§ **Written task**
Each line of the listing below containing the word "immobilière" should be returned.

§ **Material to process**
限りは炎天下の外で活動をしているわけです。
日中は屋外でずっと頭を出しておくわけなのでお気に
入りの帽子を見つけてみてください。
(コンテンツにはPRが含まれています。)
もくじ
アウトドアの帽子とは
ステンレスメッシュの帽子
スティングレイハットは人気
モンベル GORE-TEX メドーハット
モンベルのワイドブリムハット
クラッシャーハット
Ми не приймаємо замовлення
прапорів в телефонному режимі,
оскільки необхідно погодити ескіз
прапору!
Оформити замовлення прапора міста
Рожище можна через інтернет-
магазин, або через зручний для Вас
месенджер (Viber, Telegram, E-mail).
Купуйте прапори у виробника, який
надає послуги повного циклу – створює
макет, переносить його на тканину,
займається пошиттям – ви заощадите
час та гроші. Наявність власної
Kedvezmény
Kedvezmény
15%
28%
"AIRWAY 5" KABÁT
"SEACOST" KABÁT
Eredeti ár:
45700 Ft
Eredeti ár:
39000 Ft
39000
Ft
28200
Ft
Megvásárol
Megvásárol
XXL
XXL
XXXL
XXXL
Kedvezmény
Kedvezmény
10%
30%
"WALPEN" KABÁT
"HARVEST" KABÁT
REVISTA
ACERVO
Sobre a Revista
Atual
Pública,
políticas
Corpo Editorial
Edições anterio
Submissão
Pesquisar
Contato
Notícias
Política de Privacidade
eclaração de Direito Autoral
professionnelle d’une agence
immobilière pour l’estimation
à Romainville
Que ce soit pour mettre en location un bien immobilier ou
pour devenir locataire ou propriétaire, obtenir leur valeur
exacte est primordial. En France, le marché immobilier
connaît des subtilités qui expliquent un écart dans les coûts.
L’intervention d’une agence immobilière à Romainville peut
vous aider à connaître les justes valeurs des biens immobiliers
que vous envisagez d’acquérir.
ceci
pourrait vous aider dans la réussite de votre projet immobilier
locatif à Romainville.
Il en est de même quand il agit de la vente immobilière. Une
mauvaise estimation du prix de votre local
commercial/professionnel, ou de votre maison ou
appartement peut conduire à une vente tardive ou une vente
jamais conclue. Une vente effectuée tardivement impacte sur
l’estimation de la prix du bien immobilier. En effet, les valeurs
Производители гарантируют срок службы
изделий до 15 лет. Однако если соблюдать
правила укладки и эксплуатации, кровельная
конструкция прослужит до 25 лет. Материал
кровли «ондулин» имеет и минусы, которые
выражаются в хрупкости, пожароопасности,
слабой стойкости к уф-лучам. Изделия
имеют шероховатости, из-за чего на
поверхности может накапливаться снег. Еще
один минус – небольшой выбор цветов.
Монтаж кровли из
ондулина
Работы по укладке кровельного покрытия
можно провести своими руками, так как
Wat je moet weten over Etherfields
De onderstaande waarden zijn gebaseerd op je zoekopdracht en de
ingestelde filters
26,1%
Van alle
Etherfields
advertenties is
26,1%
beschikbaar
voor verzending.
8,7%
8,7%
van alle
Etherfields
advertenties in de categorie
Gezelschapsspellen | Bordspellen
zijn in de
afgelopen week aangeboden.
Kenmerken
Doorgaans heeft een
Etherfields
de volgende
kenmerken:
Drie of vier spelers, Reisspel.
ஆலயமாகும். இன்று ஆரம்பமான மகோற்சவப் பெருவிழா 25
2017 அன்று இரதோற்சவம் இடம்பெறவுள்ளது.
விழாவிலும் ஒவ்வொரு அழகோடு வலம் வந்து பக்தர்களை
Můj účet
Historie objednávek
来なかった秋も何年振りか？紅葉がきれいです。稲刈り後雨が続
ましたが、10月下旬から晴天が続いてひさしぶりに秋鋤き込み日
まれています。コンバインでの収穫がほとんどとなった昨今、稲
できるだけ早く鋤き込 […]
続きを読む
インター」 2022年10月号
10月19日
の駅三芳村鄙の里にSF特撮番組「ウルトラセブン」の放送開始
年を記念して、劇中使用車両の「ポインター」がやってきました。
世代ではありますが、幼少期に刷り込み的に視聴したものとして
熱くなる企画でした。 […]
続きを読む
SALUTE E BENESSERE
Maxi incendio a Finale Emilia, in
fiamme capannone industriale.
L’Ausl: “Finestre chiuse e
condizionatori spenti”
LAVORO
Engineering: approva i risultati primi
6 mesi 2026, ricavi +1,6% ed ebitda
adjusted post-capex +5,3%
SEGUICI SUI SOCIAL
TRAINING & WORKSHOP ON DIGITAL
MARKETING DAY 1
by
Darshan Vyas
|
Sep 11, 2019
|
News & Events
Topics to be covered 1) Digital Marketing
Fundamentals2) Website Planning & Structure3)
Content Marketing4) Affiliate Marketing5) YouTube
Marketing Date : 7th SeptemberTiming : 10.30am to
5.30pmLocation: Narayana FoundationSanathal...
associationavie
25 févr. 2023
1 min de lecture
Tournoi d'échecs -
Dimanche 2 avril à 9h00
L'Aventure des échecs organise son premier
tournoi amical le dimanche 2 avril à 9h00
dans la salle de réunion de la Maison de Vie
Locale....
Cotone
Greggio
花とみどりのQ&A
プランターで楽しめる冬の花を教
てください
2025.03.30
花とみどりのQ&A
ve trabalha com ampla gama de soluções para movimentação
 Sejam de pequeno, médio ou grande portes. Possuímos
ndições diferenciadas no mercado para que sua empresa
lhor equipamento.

§ **Solution**
immobilière pour l’estimation
L’intervention d’une agence immobilière à Romainville peut
Il en est de même quand il agit de la vente immobilière. Une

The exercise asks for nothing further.